# linspire im impressed



## strick94u (Jul 19, 2006)

running linspire live on my old dell 500sc server its a p3 1000 with 1 gig eec ram a tx2000 64 bit pci-x ide raid card 2 80 gig maxtors a 100/1000 3com pci-x lan card nvidia pci mx400 vid card and a 5.1 sound card dvd rw. reason I gave those specs is that this is not only the first version of linux I have found that would run on a serverworks chip set but all those devices work perfict on it.

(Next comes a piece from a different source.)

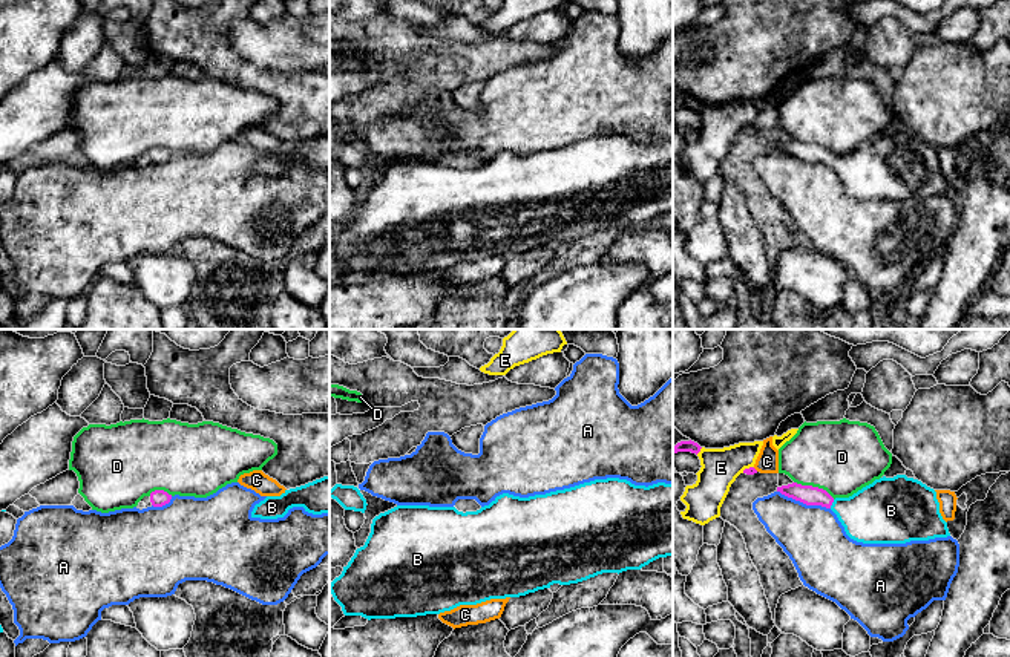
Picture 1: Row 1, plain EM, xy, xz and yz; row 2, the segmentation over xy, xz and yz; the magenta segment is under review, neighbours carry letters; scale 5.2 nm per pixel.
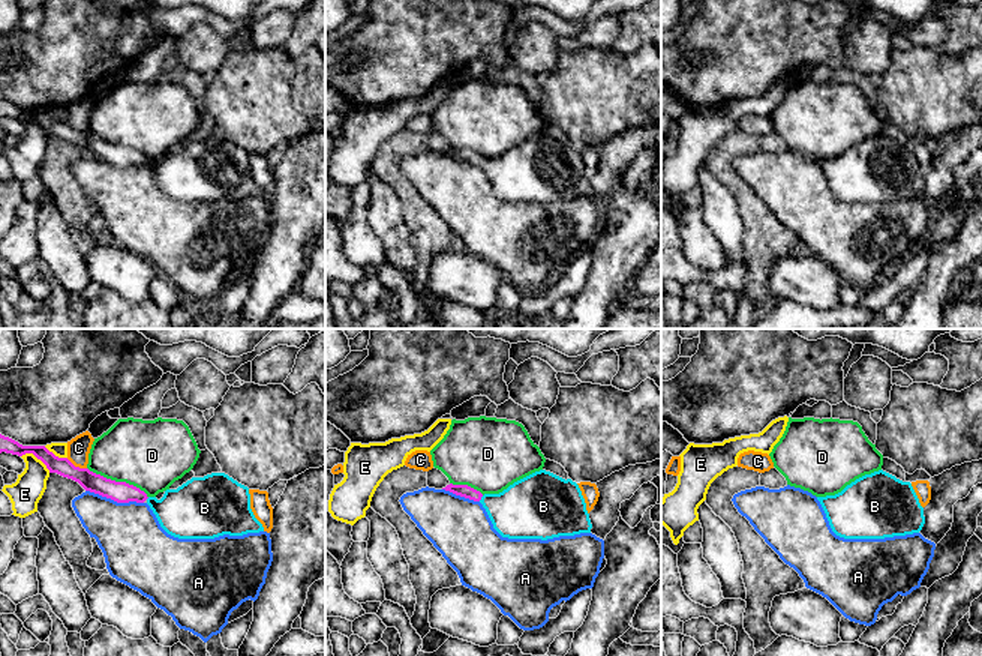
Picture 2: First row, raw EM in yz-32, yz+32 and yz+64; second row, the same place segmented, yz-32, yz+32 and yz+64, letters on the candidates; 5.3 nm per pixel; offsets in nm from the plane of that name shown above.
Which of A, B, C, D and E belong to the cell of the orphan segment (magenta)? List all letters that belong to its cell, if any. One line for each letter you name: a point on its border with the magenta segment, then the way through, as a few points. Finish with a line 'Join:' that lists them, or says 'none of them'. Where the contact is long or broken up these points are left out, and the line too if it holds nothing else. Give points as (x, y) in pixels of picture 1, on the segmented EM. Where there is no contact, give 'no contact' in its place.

I was expecting it to not work at all just like fedora or suse but if it did no way was the pci-x stuff gonna work well point proven now to get a mountable version and see how that goes


----------



## mikeownage (Jul 20, 2006)

does linspire come with wine defualt?


----------



## strick94u (Jul 21, 2006)

we will have to see when the full install gets here at this point in time its running from cd.
which is a great way to see if everything is going to work btw. not only does it load every device on my server but also loads everything except my windows base wifi on my laptop.
would love to load it on there perm but need the wireless to work.its fast and stable running from cd has mp3 ripper dvd writer software full range of cool stuff and i'm sure wine will run great off it. again it loads and runs my pci-x stuff something red hat and suse did not do. just cant wait to load it on my raid 0 drives should be super fast. oh and open office runs off the cd too and it see's my windows network and my mac 
as for wine I have a windows pc for games so who needs wine


----------



## mikeownage (Jul 21, 2006)

well if i switch over i will need wine so i care  i dont have two computers.


----------



## strick94u (Jul 21, 2006)

mikeownage said:
			
		

> well if i switch over i will need wine so i care  i dont have two computers.


I will let ya know should have full install on by this weekend or next (if no one local has it)
But as most flavors of linux should run it just fine


----------